Her birinin ayrı ama aslında aynı olan sorunları ve artık kaçamadıkları bir geçmişi olmuştur anne babaları. Elif, erkek doğması beklenirken kız doğmuş ve babası tarafından hiç sevilmemiştir. Melike ise babasını hiç görmemiştir bile. Kendisini bir cadı zanneden Yeşim, annesinin delirmesine ve babasının ölümüne yol açmıştır. Anneannesini ise kasten öldürmüştür. Oğuz ise büyüyünce annesinin kendisini öldüreceğine inanmış ve cüce olduğuna inanmaktadır.

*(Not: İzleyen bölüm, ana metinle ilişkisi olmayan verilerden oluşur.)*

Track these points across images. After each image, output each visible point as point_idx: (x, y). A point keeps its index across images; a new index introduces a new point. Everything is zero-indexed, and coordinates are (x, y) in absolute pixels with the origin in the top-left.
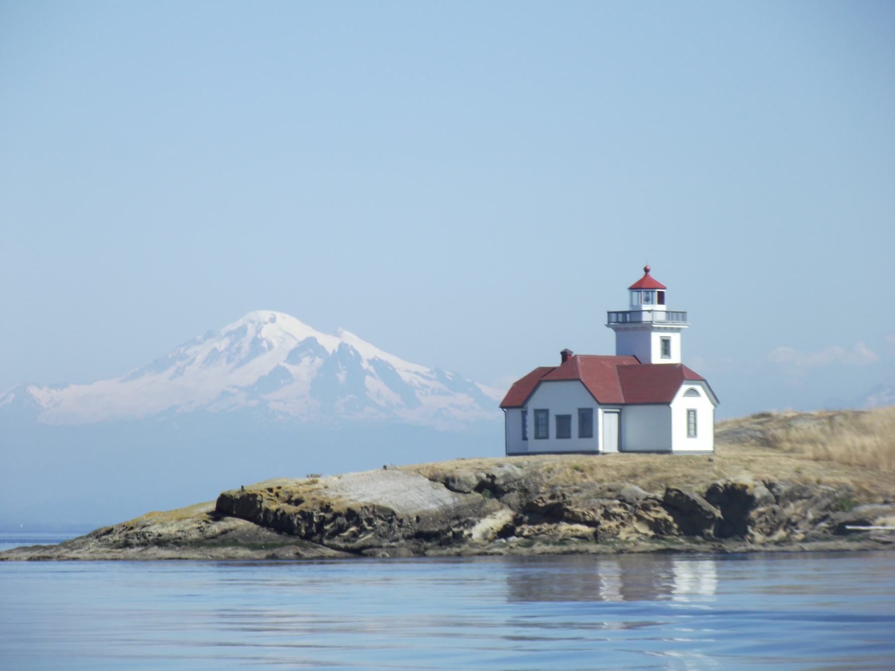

Annesi tarafından büyüdüğü söylendiğinde ise annesini öldürür.
Her karakterde öldürme, intikam, kıskançlık, ait olamama ya da ait hissedememe durumları mevcuttur. Kimisi ailesine ait hissetmezken kimi cinsel kimlik aidiyetini sorgular. Çok katmanlı ve gerçek ile sanrının iç içe girdiği bu romanda bir de Doktor Samimi’nin günlükleri vardır. Gözlemleyerek ve hastaları dinleyerek aldığı notlarla dolu defteri, romanda okuyucuya ışık olmaktan çok yeni bir düğüm sunar.
Hacimce çok ağır olmayan bu roman içerik olarak oldukça karmaşık ve konusu itibariyle okuması biraz zordur. Ancak çocukluk, aile ya da Ödipal kompleks gibi psikiyatri konularıyla ilgiliyseniz bu romanı okumanızı ve hatta uyarlanan tiyatro oyununu izlemenizi tavsiye ederim.
Uyarı: Sonu hakkında bilgi edinmek istemeyenler için yazıyı okumayı burada kesip önce kitabı okumalarını tavsiye ederim.
Beş Sevim Apartmanı’nda çıkan yangın neticesinde sadece Doktor Samimi’nin cesedi bulunmuştur. Diğerleri nerededir bilinmez ancak Doktor Samimi’nin cin ve perileri yok etmeye karar verdiğinde sarf ettiği sözü hatırlatmak isterim: “Olduğuna inanmadığınız bir şeyi yok edemezsiniz. Ama bir şeyin varlığını zedelemek istiyorsanız ona olan inancı yok ederek işe başlayabilirsiniz.”